0318. LE COIN DU TOPONYMISTE

Note sur le terme « Rognac »

Tout Neupréen connaît le « Rognac », le bois ou le quartier du même nom. Mais que recouvre cette appellation? Quelle est l’origine étymologique et toponymique de ce terme? C’est ce à quoi nous allons tenter de répondre en utilisant notamment l’excellente étude consacrée à la « Toponymie des communes de Neuville-en-Condroz et Ehein » par le regretté Jean-Pierre DELINCE.

Ainsi, le « rognac » est la partie du territoire local située au nord de l' »èclôs âs spènes« , c’est-à-dire les prairies et les bois sur un terrain en légère déclivité sis vers le « ri dèl’noûvèye« . Les plus anciennes dénominations de ce lieu remontent à la fin du XVIème siècle. Dans les Archives du Val-Saint-Lambert, on trouve « roncgnack« , puis « en lieudist en rognacque » (1617), ou encore « piece en lieu quondist rognack hauteur delle neuville iondante damont tant aux hermitages de hock qua la fontaine le grand gielle, daval au bois delle neuville » (1623).

Etang près de la maison du conservateur. (Mademoiselle DEFLANDRE)

Quelle est la signification de ce terme? Le toponymiste A. Vincent1 aborde les toponymes de ce type en Belgique et en France. De même, il indique que les terminales en « ac » ou « aque » signalent fréquemment des nuances dépréciatives. C’est le cas de « grignac » (grincheux), « pèlake » (pelé, chauve) ou même « maniaque » et « brzak » (brise-tout, en wallon liégeois). Le « ac » de Rognac s’expliquerait en ces termes.

Pour le radical « rogn-« , le français a le substantif « rogne« , c’est-à-dire signifiant « gale« , notamment au XIIIème siècle. « Roigne » signifie aussi « teigne » alors que Vincent mentionne aussi « rouch irogne » et « rone« , « escarre, croûte ou plaie ». Bref, ce radical est commun dans la toponomastique et l’on rencontre bon nombre de noms topographiques dérivés de ce même radical.

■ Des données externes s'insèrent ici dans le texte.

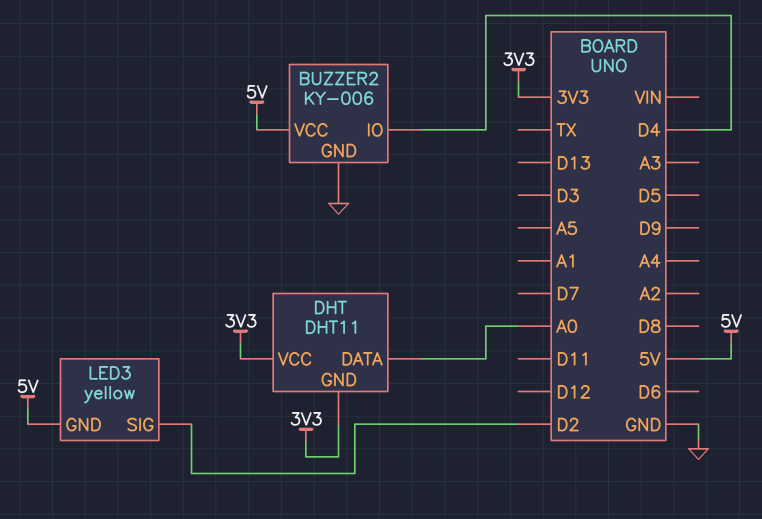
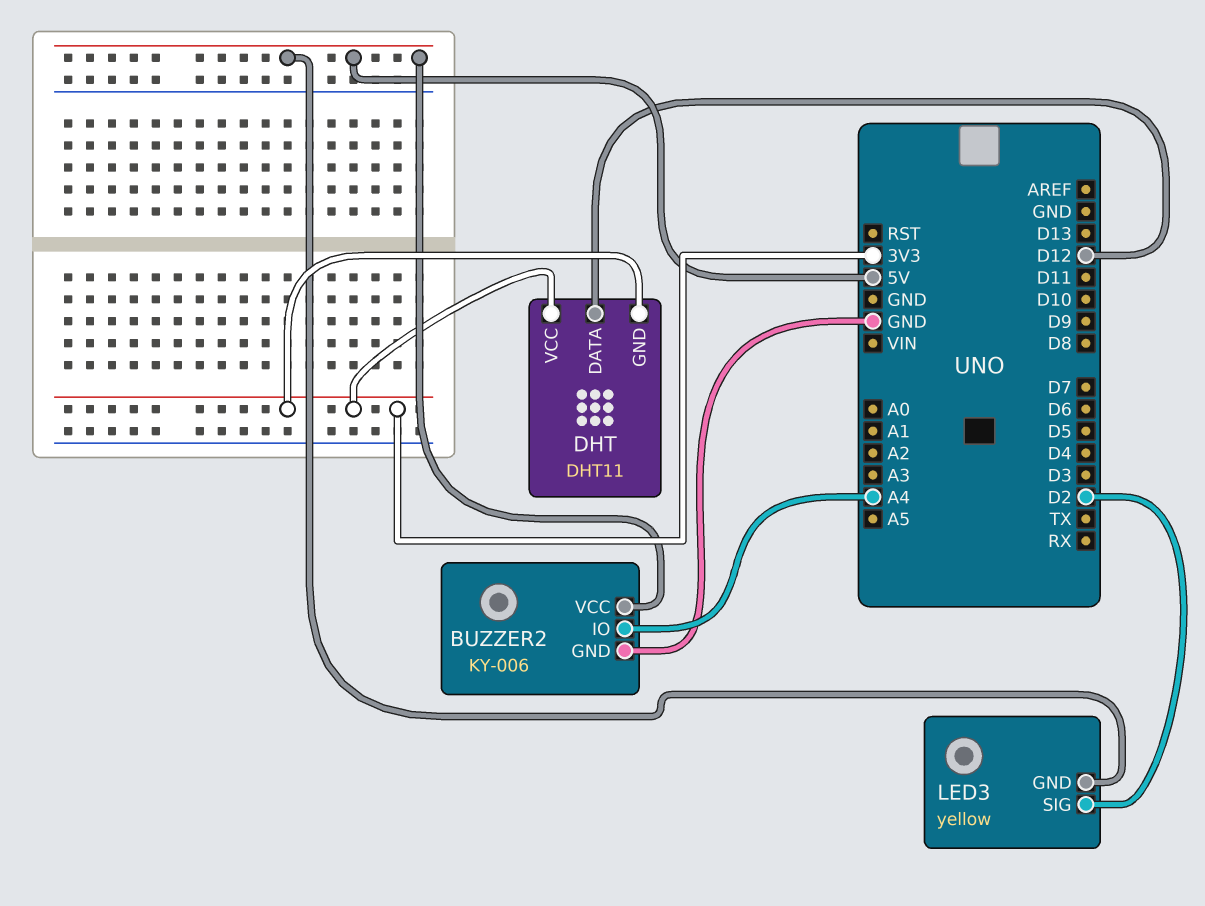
BUZZER2 pin IO: D4 -> A4
DHT pin DATA: A0 -> D12

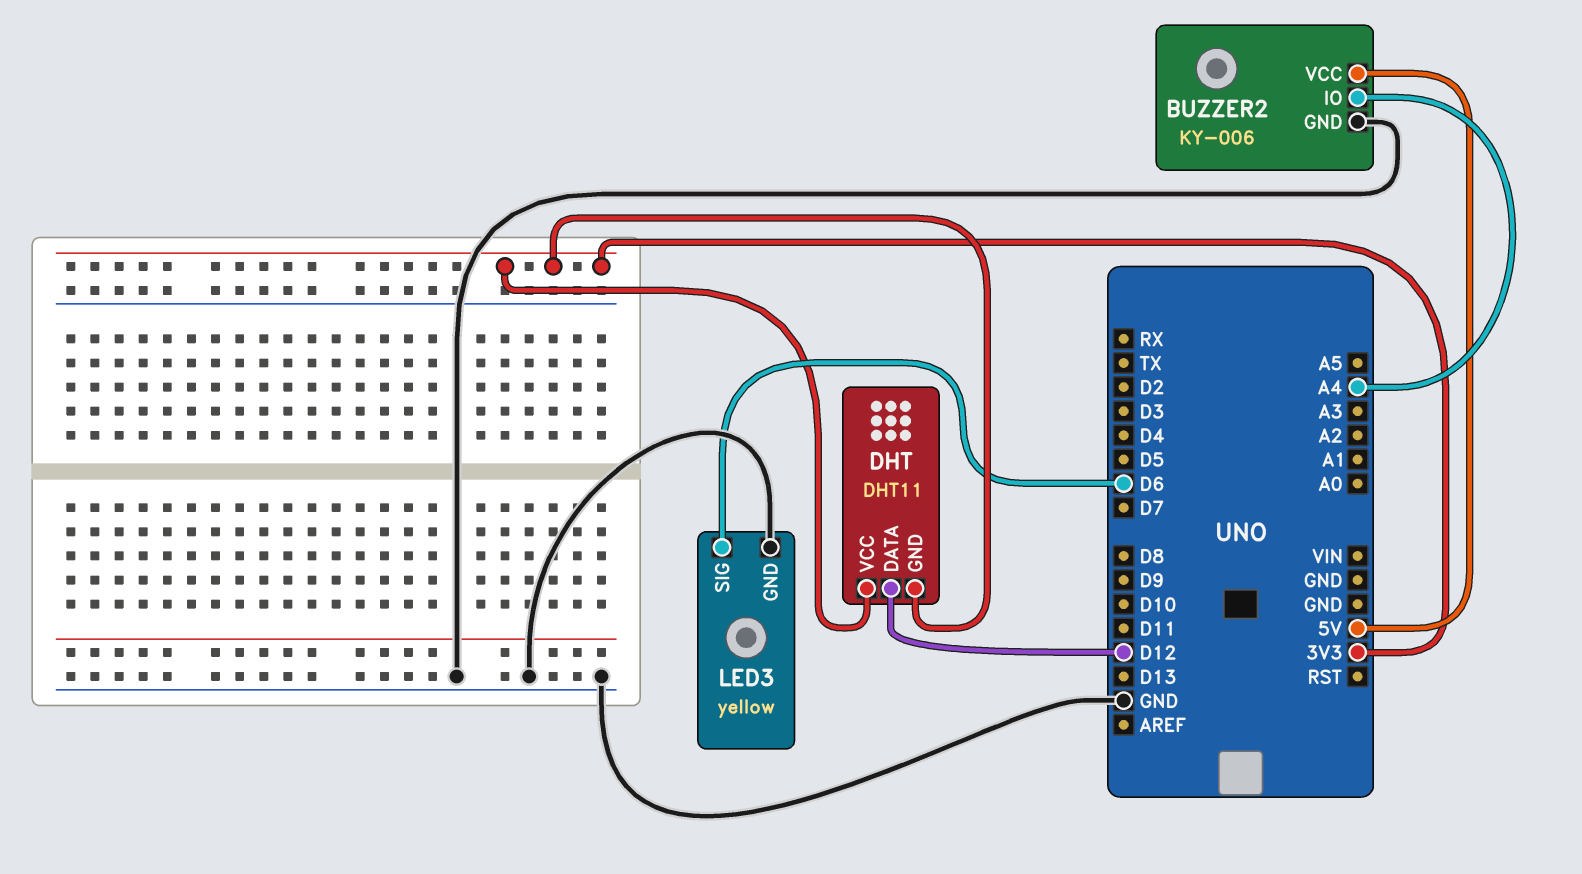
LED3 pin GND: 5V -> GND
LED3 pin SIG: D2 -> D6

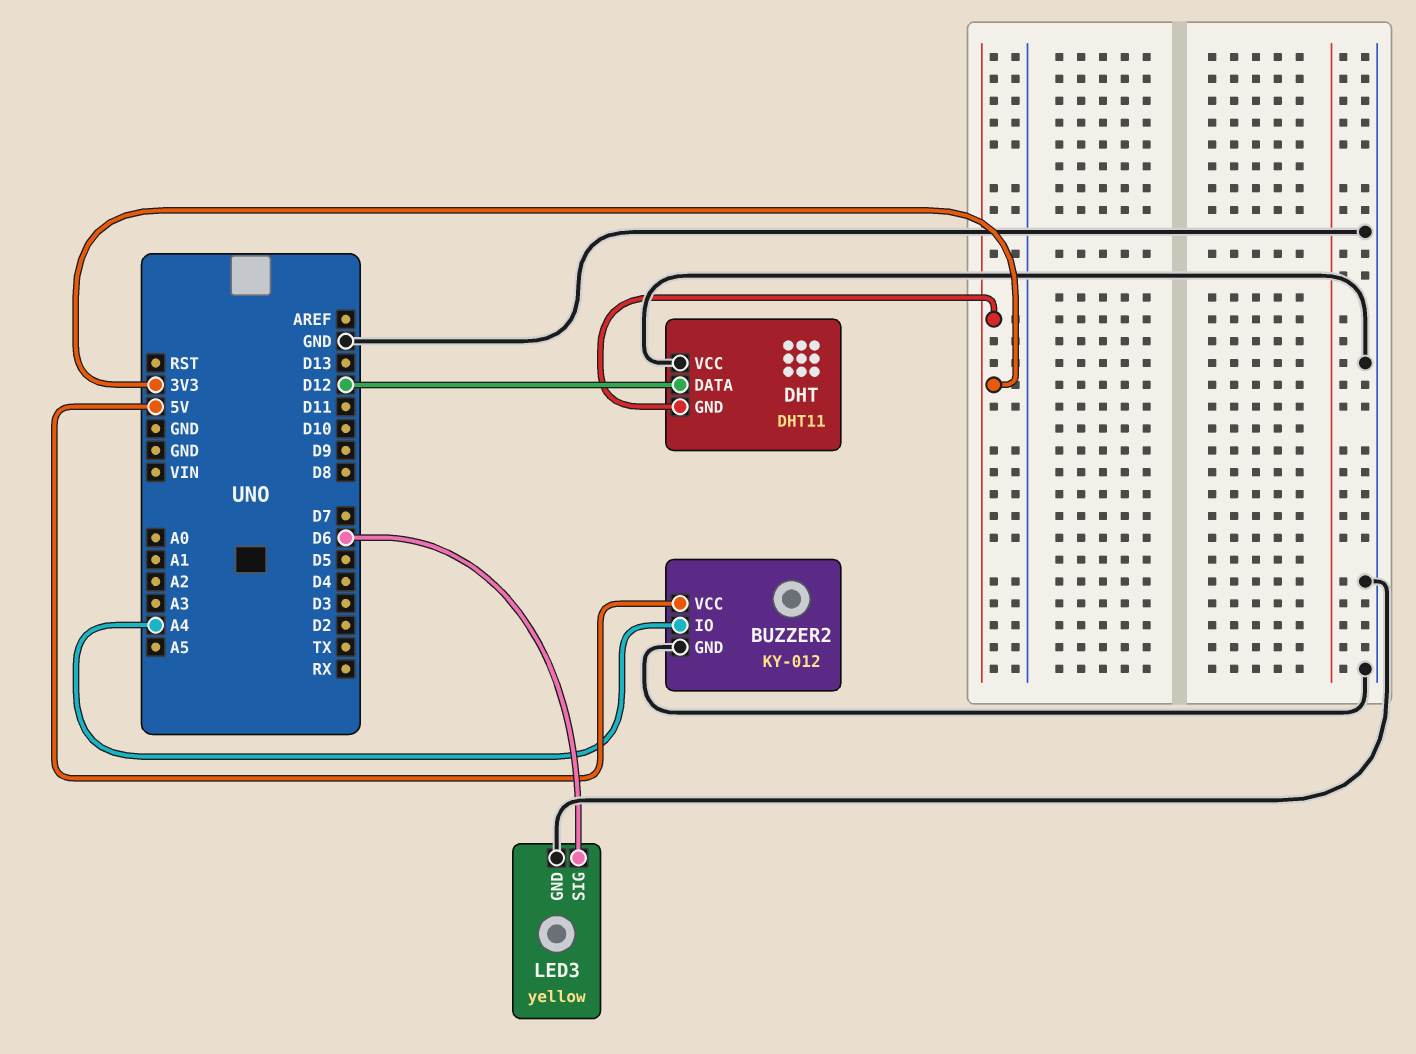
BUZZER2: KY-006 -> KY-012
DHT pin VCC: 3V3 -> GND

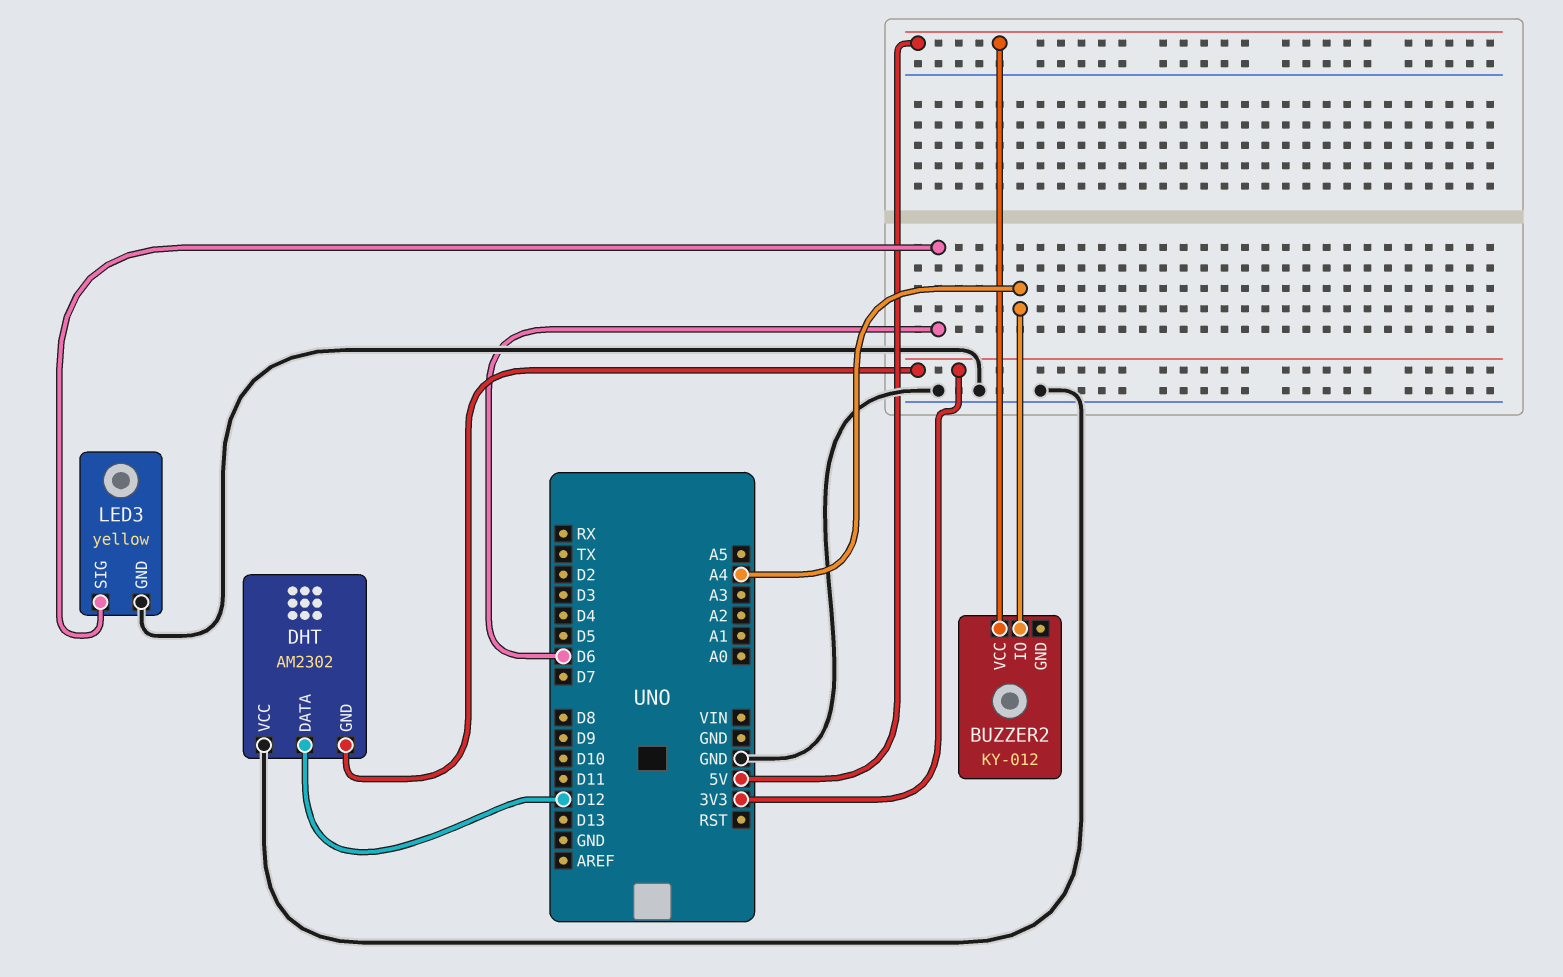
BUZZER2 pin GND: GND -> none
DHT: DHT11 -> AM2302

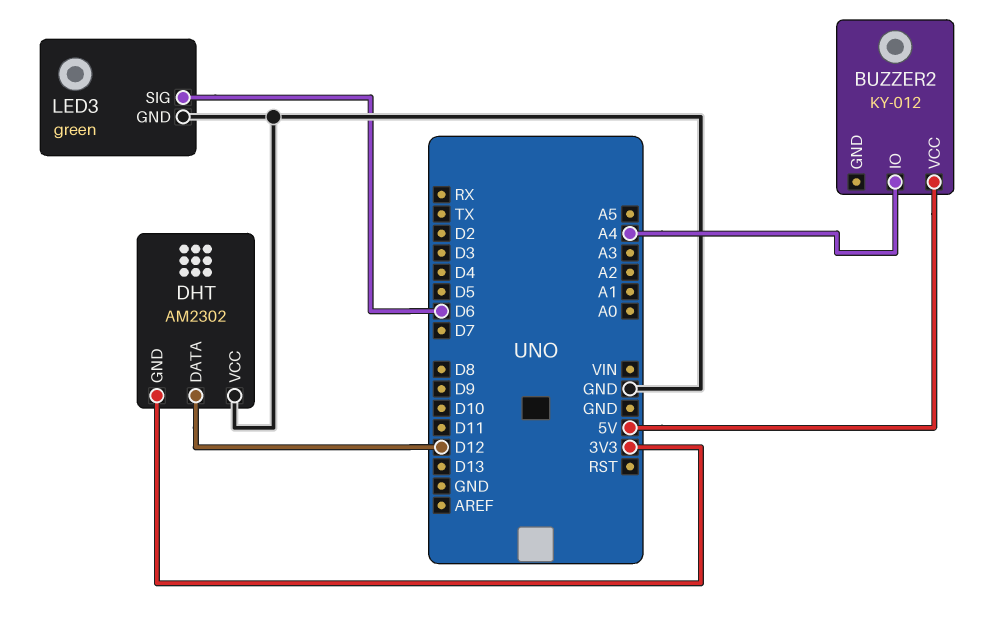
LED3: yellow -> green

« Par ailleurs, des sens voisins de « gale » sont exprimés par d’autres termes, descriptifs et dépréciatifs: (…), la « pelée pree (1703) à Tavier, (…) « èl pèleye hé » à Rotheux-Rimière (…). La fréquence en toponymie, du radical « rogn- » et du suffixe « -ac », « aque » donnant dans les dialectes des adjectifs et des substantifs à sens dépréciatif, l’amène à traduire « Rognac » par « endroit galeux », c’est-à-dire « terrain dénudé, maigre, misérable » (N.D.L.R. : les temps ont bien changé!…). Ce sens est appuyé par divers noms de lieux exprimant une idée analogue, et dont certains contiennent le radical de teigne, maladie qui dénude et altère la peau comme la « rogne« 2.

Alain-Gérard KRUPA

1     Voir: A. VINCENT, « Rognac », toponyme de Belgique et de France, in « Mélanges Henri Grégoire », II, s;l;, (1950), pp. 627-637.

2     Jean-Pierre DELINCE, Toponymie des communes de Neuville-en-Condroz et Ehein, Mémoire de fin d’études universitaires, Faculté de Philosophie et Lettres, Université de Liège, Année académique 1969-1970, pp. 70-71.